[PAGE TEXT — start]

# overwintered mini nucs



## Heavenly bees (Mar 27, 2011)




----------



## Tomekmiodek (May 1, 2010)

there is only three frames in the nuc?


----------



## Oldtimer (Jul 4, 2010)

What were winter temps and conditions where you are?


----------



## stajerc61 (Nov 17, 2009)

Where's the food?


----------



## Fishman43 (Sep 26, 2011)

Tomekmiodek said:


> there is only three frames in the nuc?


It is a double styro mating nuc, only has three small frames on either side.



Oldtimer said:


> What were winter temps and conditions where you are?


Winter temps in Sacramento are very mild, and this year in particular (I have family in the area). Some light frosts this year, not much heavy frost/freezing temps. Temps hit 60's (F) pretty regularly this year.



stajerc61 said:


> Where's the food?


The two middle chambers hold a couple of cups of syrup.


----------



## Lauri (Feb 1, 2012)

Thanks for the pics-They look great!

I was planning overwinter mini's next year too. Just to give some other ideas, Heres a pic of my quad with feeding holes. Will use candy/dry sugar/pollen patties to keep up the feed later in the winter. They are made out of 1 1/2" foam BeeMax deep hive body for insulation purposes.

[PAGE TEXT — finish]
[DATA FOR ANALYSIS — start]

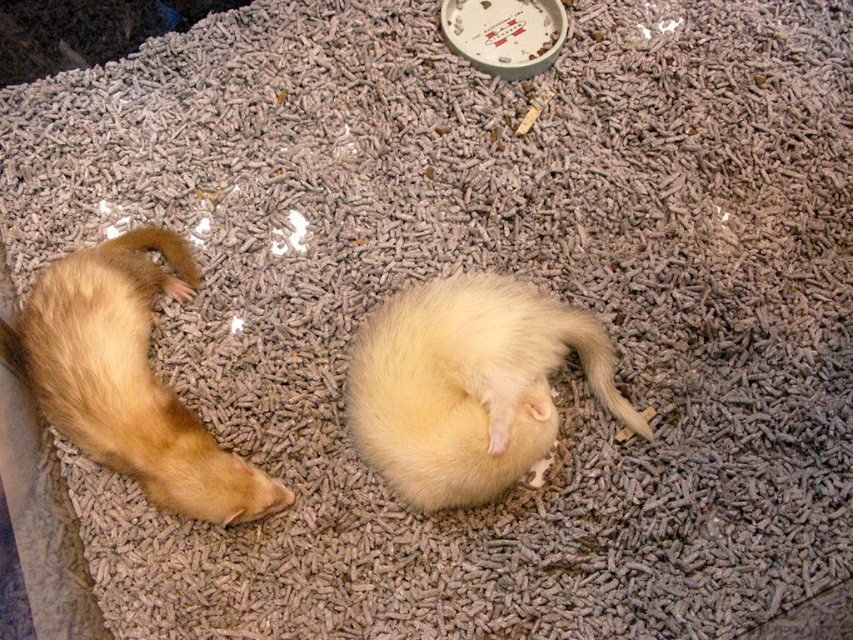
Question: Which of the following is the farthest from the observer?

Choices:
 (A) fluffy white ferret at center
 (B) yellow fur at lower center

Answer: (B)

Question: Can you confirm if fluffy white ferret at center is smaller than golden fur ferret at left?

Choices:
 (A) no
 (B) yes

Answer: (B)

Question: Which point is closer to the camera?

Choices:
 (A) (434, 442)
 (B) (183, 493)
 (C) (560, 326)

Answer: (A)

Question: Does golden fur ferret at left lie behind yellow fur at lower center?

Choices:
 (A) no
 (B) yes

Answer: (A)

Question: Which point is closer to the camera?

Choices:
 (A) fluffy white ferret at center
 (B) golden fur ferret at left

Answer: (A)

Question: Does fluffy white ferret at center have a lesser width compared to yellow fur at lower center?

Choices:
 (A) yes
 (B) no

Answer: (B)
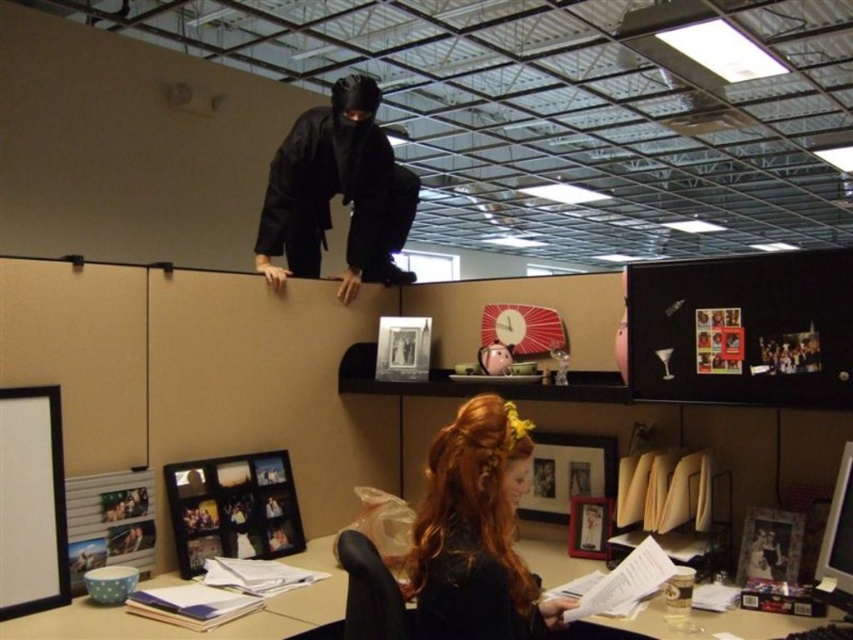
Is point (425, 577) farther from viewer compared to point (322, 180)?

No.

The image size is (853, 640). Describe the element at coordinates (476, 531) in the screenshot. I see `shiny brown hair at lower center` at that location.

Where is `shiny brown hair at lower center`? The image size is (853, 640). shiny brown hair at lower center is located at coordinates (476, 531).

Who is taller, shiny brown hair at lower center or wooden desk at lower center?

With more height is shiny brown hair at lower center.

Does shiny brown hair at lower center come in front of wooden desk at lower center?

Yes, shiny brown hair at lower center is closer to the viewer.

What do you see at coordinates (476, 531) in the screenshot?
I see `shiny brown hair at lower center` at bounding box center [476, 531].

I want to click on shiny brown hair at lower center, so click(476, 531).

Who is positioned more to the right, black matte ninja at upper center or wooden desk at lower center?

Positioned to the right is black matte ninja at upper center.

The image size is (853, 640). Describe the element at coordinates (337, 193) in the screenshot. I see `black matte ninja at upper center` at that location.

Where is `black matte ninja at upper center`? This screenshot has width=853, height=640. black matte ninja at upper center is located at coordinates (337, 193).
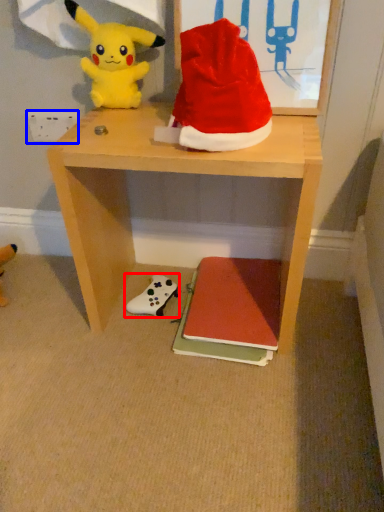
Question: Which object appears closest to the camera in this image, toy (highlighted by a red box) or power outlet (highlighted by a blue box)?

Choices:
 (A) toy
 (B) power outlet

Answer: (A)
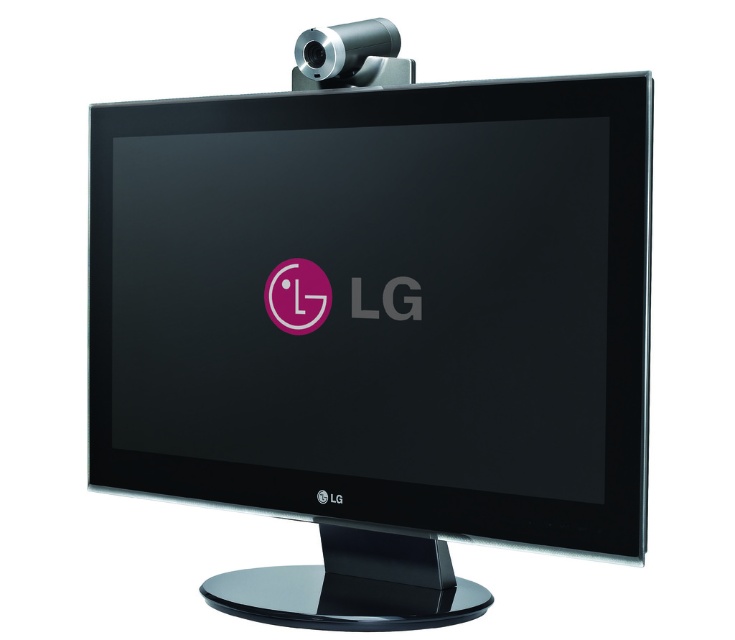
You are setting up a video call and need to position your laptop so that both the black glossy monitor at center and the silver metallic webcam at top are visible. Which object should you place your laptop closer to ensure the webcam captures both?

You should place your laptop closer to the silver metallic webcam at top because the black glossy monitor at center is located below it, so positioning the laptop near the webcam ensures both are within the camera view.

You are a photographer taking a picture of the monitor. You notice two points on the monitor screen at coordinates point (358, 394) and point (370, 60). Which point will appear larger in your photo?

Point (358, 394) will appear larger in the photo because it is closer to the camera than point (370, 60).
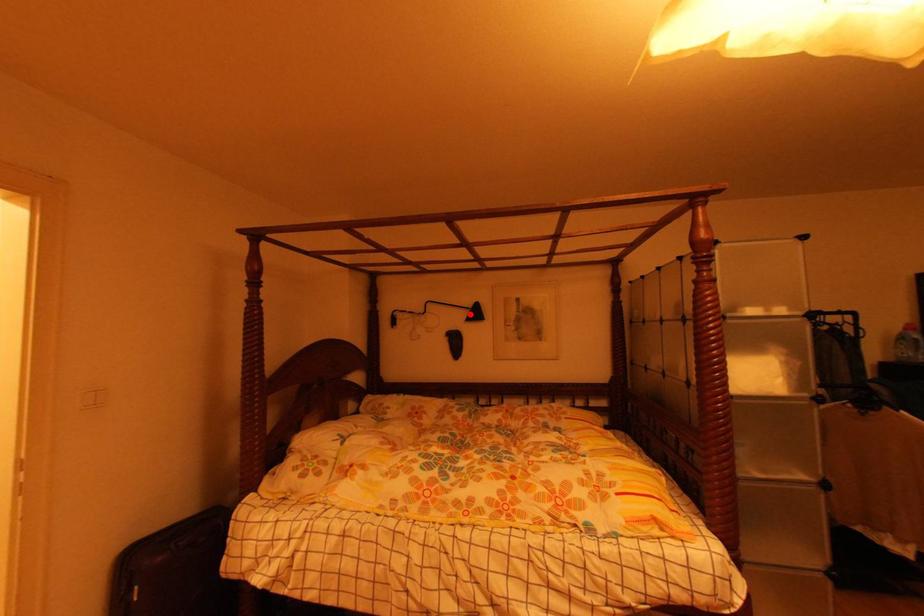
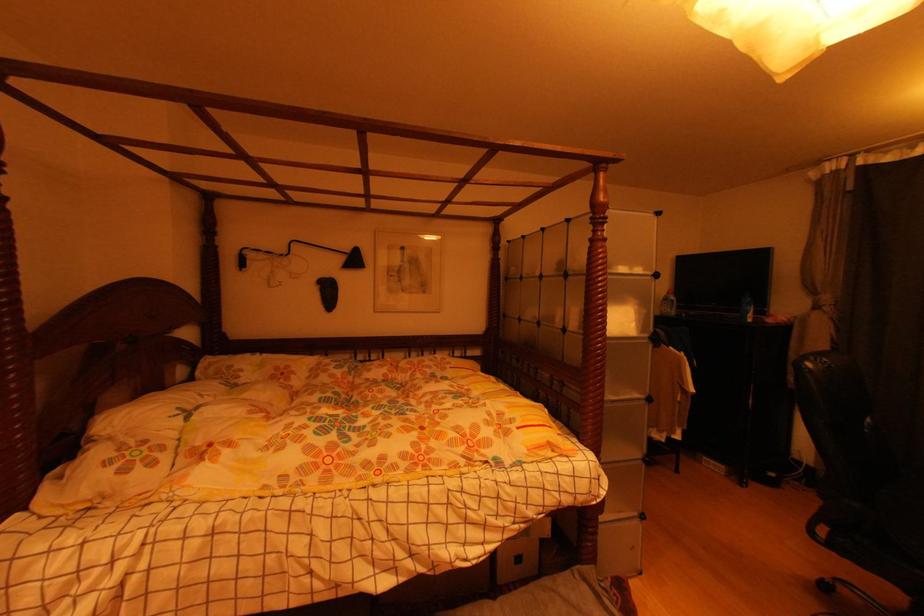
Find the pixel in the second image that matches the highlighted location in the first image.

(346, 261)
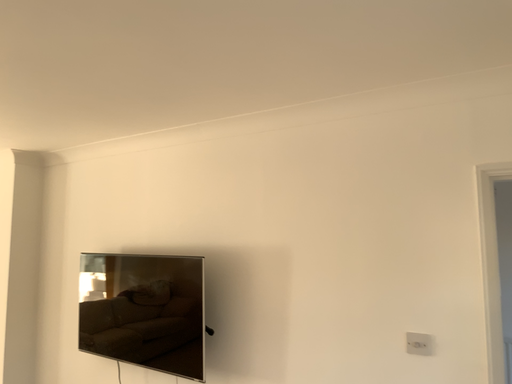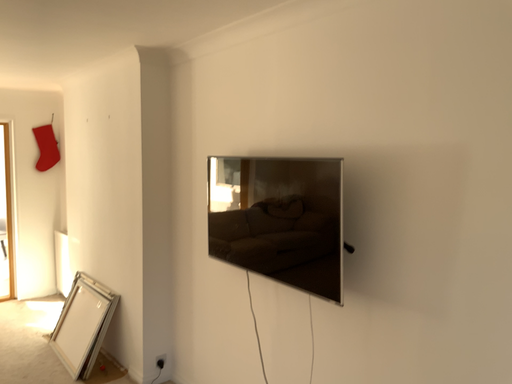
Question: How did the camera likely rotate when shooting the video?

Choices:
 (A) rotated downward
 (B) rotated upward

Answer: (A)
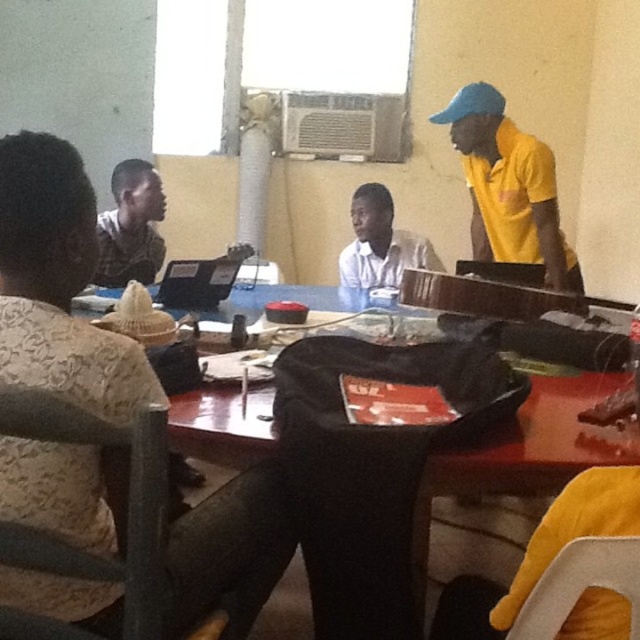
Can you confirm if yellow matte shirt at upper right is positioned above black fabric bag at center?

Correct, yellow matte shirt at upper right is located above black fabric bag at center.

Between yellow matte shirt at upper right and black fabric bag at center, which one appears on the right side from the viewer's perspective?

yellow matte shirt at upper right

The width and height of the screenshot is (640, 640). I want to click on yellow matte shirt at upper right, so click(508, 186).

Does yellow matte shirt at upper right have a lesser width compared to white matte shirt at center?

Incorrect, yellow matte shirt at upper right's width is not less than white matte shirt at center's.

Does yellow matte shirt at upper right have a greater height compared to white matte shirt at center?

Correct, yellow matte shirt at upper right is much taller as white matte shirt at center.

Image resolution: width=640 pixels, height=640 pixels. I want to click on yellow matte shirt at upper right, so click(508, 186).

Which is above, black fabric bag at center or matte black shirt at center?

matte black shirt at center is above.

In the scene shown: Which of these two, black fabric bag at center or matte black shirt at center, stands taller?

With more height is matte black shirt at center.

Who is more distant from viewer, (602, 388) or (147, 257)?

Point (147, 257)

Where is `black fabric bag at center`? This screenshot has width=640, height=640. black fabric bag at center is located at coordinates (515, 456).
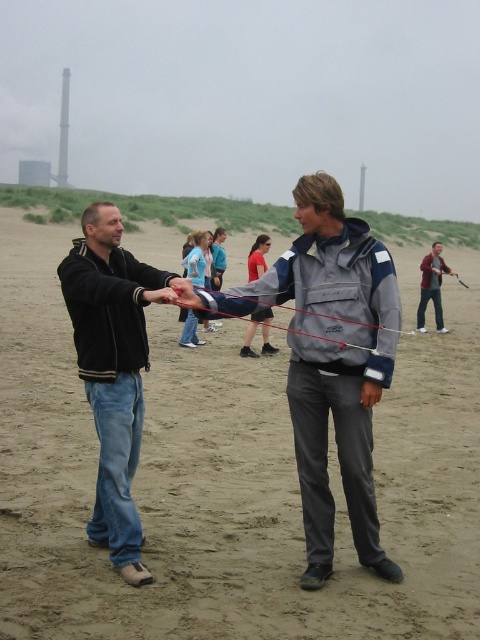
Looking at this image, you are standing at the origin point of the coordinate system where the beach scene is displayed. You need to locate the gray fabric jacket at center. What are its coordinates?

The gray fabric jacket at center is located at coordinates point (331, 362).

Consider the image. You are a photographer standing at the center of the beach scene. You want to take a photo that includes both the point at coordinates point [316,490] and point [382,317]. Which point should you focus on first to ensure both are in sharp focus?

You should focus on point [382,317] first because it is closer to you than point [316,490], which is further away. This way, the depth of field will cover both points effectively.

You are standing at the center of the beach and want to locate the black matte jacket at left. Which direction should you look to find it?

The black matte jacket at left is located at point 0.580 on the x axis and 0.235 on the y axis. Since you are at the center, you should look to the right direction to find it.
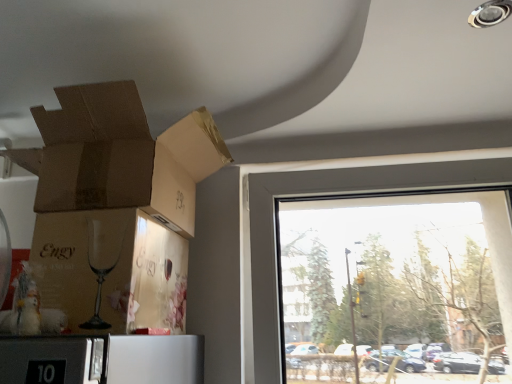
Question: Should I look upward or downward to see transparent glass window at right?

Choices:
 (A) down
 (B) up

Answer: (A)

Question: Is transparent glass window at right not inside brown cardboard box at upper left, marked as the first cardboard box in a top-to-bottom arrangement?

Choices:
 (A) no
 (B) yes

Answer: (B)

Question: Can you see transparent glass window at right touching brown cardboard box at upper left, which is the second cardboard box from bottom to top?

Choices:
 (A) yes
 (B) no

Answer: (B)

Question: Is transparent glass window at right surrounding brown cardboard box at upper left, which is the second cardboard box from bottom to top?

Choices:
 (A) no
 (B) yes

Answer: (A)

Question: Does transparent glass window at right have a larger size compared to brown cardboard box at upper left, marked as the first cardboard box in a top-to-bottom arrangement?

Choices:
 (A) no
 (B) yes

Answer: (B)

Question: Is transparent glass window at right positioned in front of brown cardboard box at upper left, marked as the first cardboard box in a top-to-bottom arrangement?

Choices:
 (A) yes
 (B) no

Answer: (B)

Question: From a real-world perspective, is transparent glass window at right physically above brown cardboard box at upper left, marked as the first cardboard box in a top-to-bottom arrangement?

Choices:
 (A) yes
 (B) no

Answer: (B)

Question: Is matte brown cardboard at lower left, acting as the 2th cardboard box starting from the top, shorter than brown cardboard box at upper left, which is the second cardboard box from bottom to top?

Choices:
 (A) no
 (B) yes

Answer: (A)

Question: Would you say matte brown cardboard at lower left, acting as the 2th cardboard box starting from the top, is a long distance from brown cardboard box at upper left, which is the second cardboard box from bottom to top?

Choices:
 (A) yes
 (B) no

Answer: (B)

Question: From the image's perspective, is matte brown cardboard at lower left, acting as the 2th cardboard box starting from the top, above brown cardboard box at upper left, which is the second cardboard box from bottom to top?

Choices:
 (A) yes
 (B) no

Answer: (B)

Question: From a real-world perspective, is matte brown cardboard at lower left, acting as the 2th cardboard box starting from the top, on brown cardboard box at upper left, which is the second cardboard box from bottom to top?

[DATA FOR ANALYSIS — finish]

▶ COMPLETE THE FOLLOWING:
1. Answer these from the mini nuc thread:
(a) How many small frames does the double styro mating nuc have on either side?
(b) What holds a couple of cups of syrup?
(c) What are Lauri's quads made out of?
2. Decide whether each statement agrees with the mini nuc thread. Answer yes or no and quote the words that decide it.
(a) Temperatures in Sacramento hit the 60s (F) fairly often this winter.
(b) Sacramento had a lot of heavy frost and freezing temperatures this year.
(c) Lauri's quad has feeding holes.
3. Reproduce the mini nuc thread word for word, everything from "Winter temps in" down to "regularly this year.".
The records aren't needed for this work.

▶ PER-TASK OUTPUTS:
1.
(a) Three.
(b) The two middle chambers.
(c) 1 1/2" foam BeeMax deep hive body.

2.
(a) Yes: "Temps hit 60's (F) pretty regularly this year."
(b) No: "Some light frosts this year, not much heavy frost/freezing temps."
(c) Yes: "Heres a pic of my quad with feeding holes."

3.
Winter temps in Sacramento are very mild, and this year in particular (I have family in the area). Some light frosts this year, not much heavy frost/freezing temps. Temps hit 60's (F) pretty regularly this year.